- Born: November 1961 (age 64) Cumberland, England
- Occupation: Deputy Group CEO of Culina Group
- Years active: 1986–2017; 2019–;
- Employer: Culina Group Ltd
- Known for: Managing Director of Eddie Stobart Ltd (2004-2007) Chief Operating Officer of Stobart Group (2007-2014) Chief Executive Officer of Eddie Stobart Logistics (2014-2017) Executive Chairman of GreenWhiteStar Acquisitions (2019-2021) Deputy Group CEO of Culina Group (2021-present)
- Spouse: Helen Cleasby (divorced)
- Children: 2
- Parent(s): Eddie Stobart & Nora Stobart
- Family: Edward Stobart, John Stobart, Anne Stobart

= William Stobart =

British businessman

William Stobart (born November 1961) is the Deputy Group CEO of Culina Group (owner of Eddie Stobart Limited).

==Career==
Stobart was born in Cumberland in England in November 1961, the fourth child of Eddie and Nora Stobart.

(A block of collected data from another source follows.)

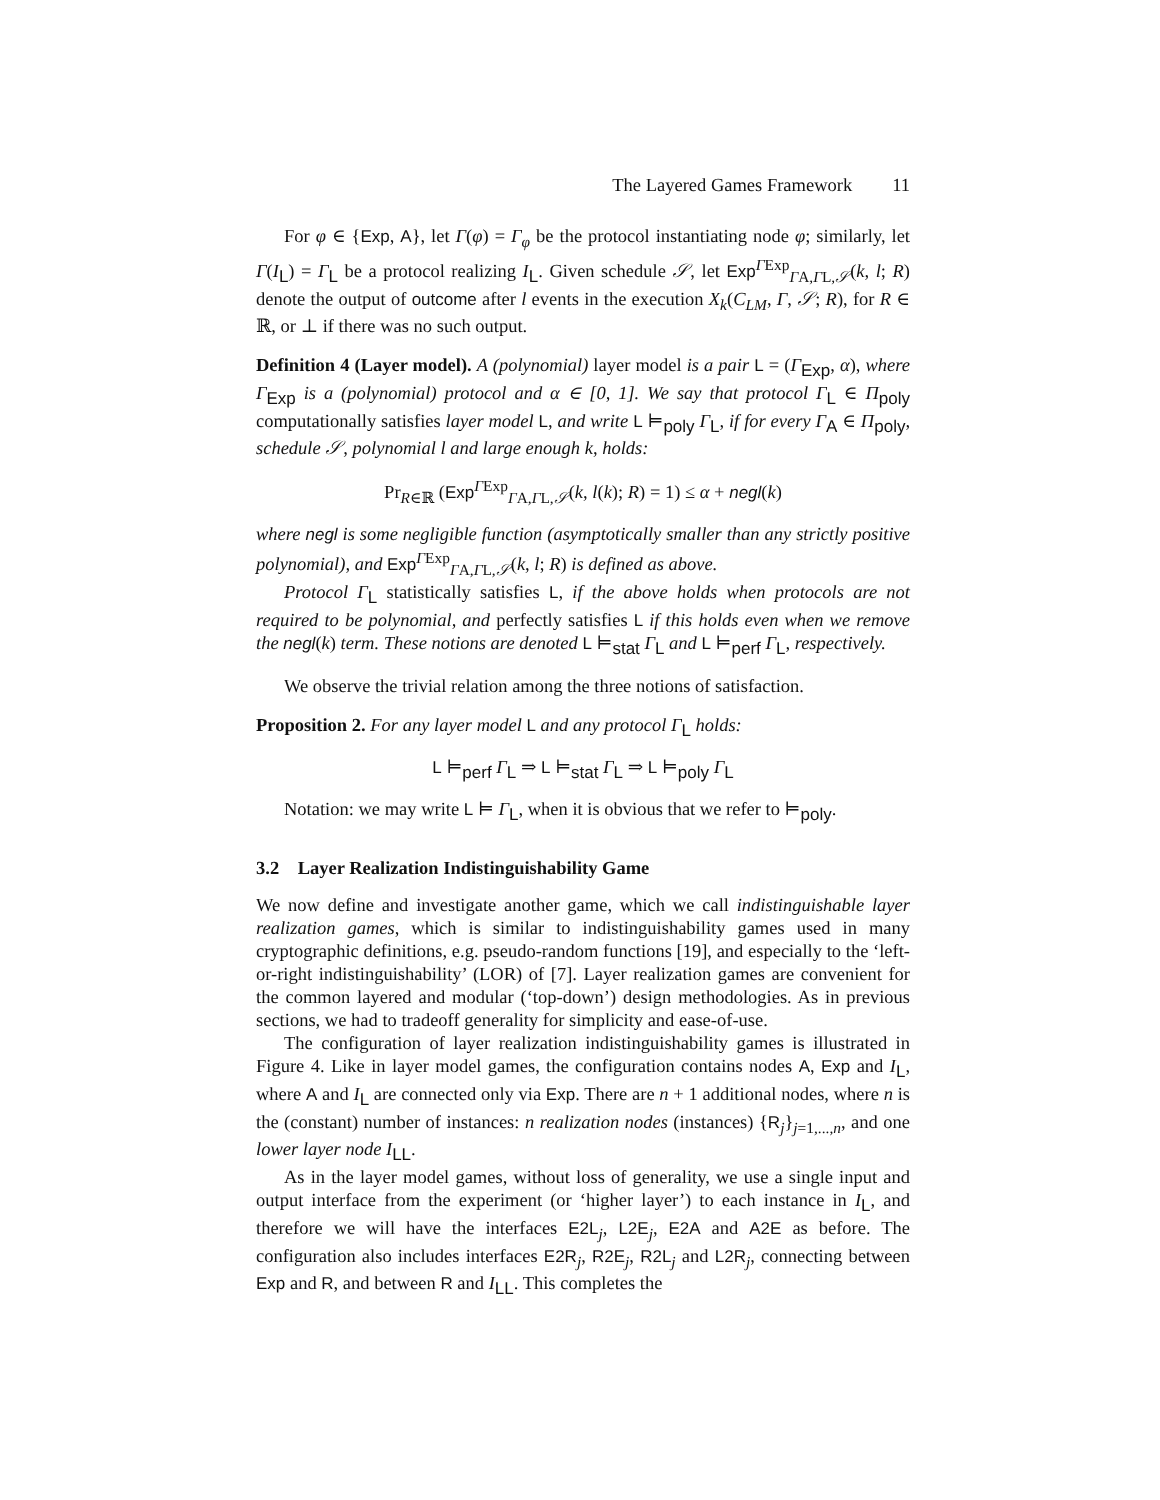The Layered Games Framework 11
For φ ∈ {Exp, A}, let Γ(φ) = Γ<sub>φ</sub> be the protocol instantiating node φ; similarly, let Γ(I<sub>L</sub>) = Γ<sub>L</sub> be a protocol realizing I<sub>L</sub>. Given schedule 𝒮, let Exp<sup>ΓExp</sup><sub>ΓA,ΓL,𝒮</sub>(k, l; R) denote the output of outcome after l events in the execution X<sub>k</sub>(C<sub>LM</sub>, Γ, 𝒮; R), for R ∈ ℝ, or ⊥ if there was no such output.
Definition 4 (Layer model). A (polynomial) layer model is a pair L = (Γ<sub>Exp</sub>, α), where Γ<sub>Exp</sub> is a (polynomial) protocol and α ∈ [0, 1]. We say that protocol Γ<sub>L</sub> ∈ Π<sub>poly</sub> computationally satisfies layer model L, and write L ⊨<sub>poly</sub> Γ<sub>L</sub>, if for every Γ<sub>A</sub> ∈ Π<sub>poly</sub>, schedule 𝒮, polynomial l and large enough k, holds:
Pr<sub>R∈ℝ</sub> (Exp<sup>ΓExp</sup><sub>ΓA,ΓL,𝒮</sub>(k, l(k); R) = 1) ≤ α + negl(k)
where negl is some negligible function (asymptotically smaller than any strictly positive polynomial), and Exp<sup>ΓExp</sup><sub>ΓA,ΓL,𝒮</sub>(k, l; R) is defined as above.
Protocol Γ<sub>L</sub> statistically satisfies L, if the above holds when protocols are not required to be polynomial, and perfectly satisfies L if this holds even when we remove the negl(k) term. These notions are denoted L ⊨<sub>stat</sub> Γ<sub>L</sub> and L ⊨<sub>perf</sub> Γ<sub>L</sub>, respectively.
We observe the trivial relation among the three notions of satisfaction.
Proposition 2. For any layer model L and any protocol Γ<sub>L</sub> holds:
L ⊨<sub>perf</sub> Γ<sub>L</sub> ⇒ L ⊨<sub>stat</sub> Γ<sub>L</sub> ⇒ L ⊨<sub>poly</sub> Γ<sub>L</sub>
Notation: we may write L ⊨ Γ<sub>L</sub>, when it is obvious that we refer to ⊨<sub>poly</sub>.
3.2 Layer Realization Indistinguishability Game
We now define and investigate another game, which we call indistinguishable layer realization games, which is similar to indistinguishability games used in many cryptographic definitions, e.g. pseudo-random functions [19], and especially to the ‘left-or-right indistinguishability’ (LOR) of [7]. Layer realization games are convenient for the common layered and modular (‘top-down’) design methodologies. As in previous sections, we had to tradeoff generality for simplicity and ease-of-use.
The configuration of layer realization indistinguishability games is illustrated in Figure 4. Like in layer model games, the configuration contains nodes A, Exp and I<sub>L</sub>, where A and I<sub>L</sub> are connected only via Exp. There are n + 1 additional nodes, where n is the (constant) number of instances: n realization nodes (instances) {R<sub>j</sub>}<sub>j=1,...,n</sub>, and one lower layer node I<sub>LL</sub>.
As in the layer model games, without loss of generality, we use a single input and output interface from the experiment (or ‘higher layer’) to each instance in I<sub>L</sub>, and therefore we will have the interfaces E2L<sub>j</sub>, L2E<sub>j</sub>, E2A and A2E as before. The configuration also includes interfaces E2R<sub>j</sub>, R2E<sub>j</sub>, R2L<sub>j</sub> and L2R<sub>j</sub>, connecting between Exp and R, and between R and I<sub>LL</sub>. This completes the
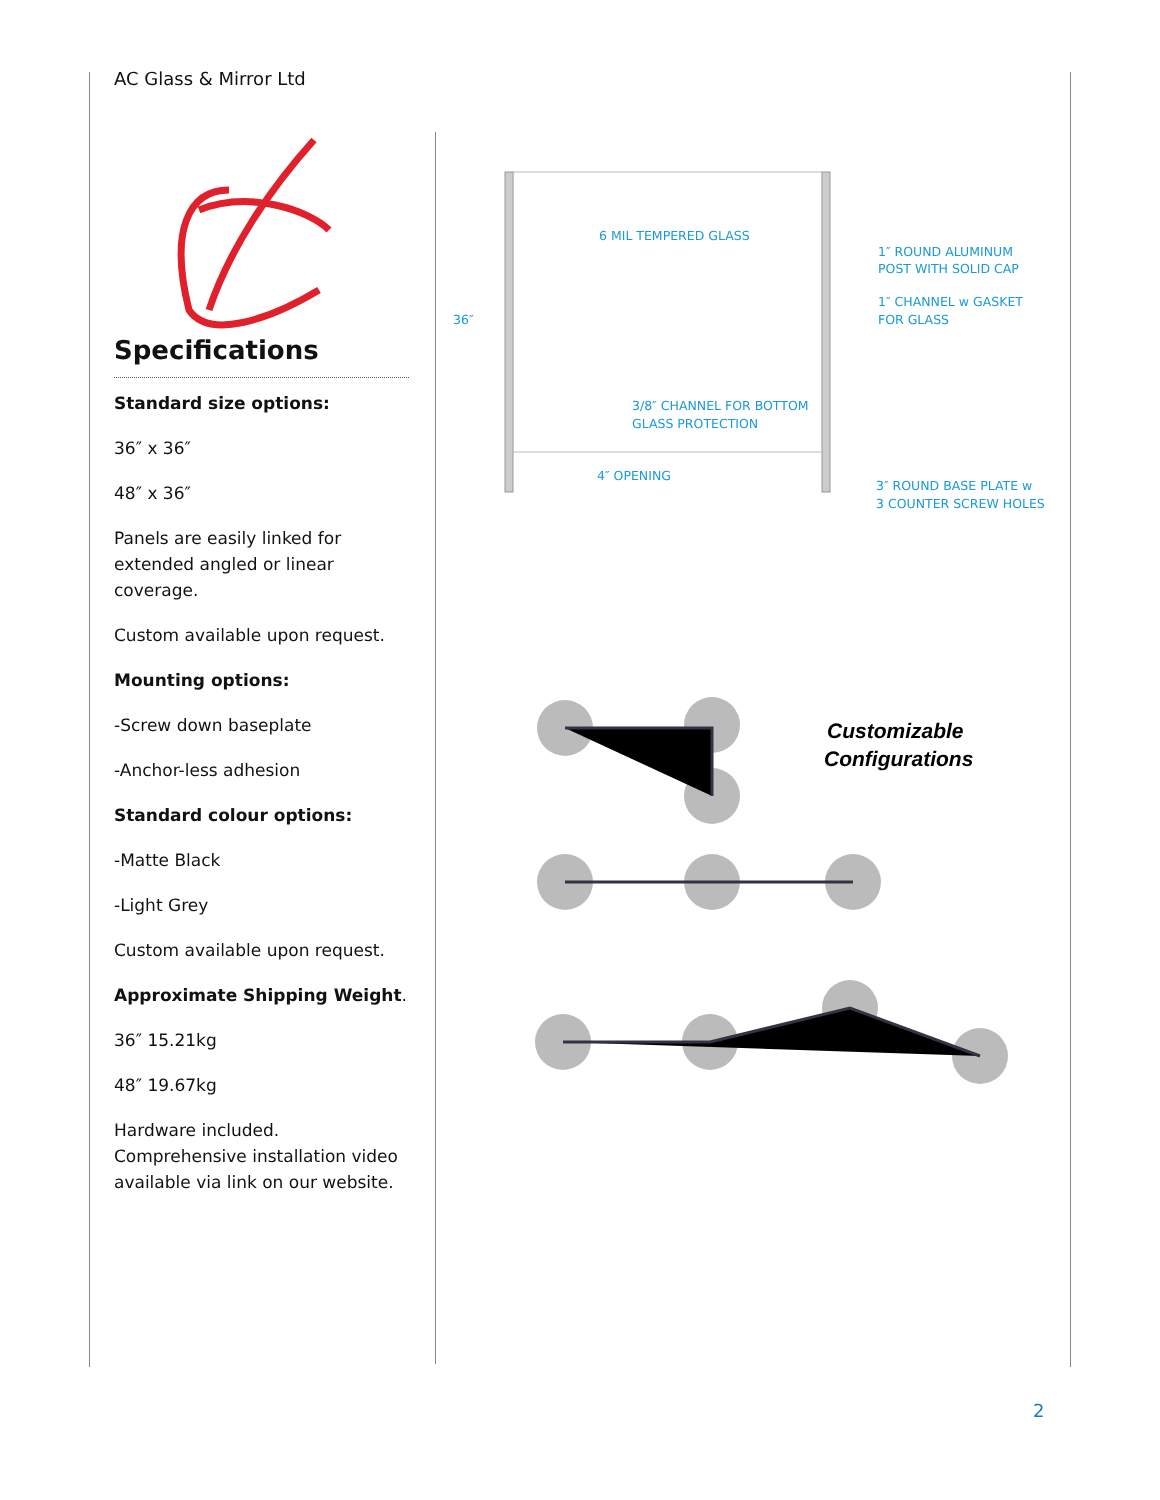AC Glass & Mirror Ltd
Specifications
Standard size options:
36″ x 36″
48″ x 36″
Panels are easily linked for extended angled or linear coverage.
Custom available upon request.
Mounting options:
-Screw down baseplate
-Anchor-less adhesion
Standard colour options:
-Matte Black
-Light Grey
Custom available upon request.
Approximate Shipping Weight.
36″ 15.21kg
48″ 19.67kg
Hardware included. Comprehensive installation video available via link on our website.
6 MIL TEMPERED GLASS
1″ ROUND ALUMINUM
POST WITH SOLID CAP
1″ CHANNEL w GASKET
FOR GLASS
36″
3/8″ CHANNEL FOR BOTTOM
GLASS PROTECTION
4″ OPENING
3″ ROUND BASE PLATE w
3 COUNTER SCREW HOLES
Customizable
Configurations
2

He worked for the family business from his teenage years, joining the management of Eddie Stobart Ltd in 1986. Stobart was Chief Operating Officer of the Stobart Group from 2007 to 2014 and chief executive officer of Eddie Stobart Logistics from 2014 to 2017. He then served as Executive Chairman of GreenWhiteStar Acquisitions from 2019 to 2021 and became Deputy Group CEO of Culina Group in 2021.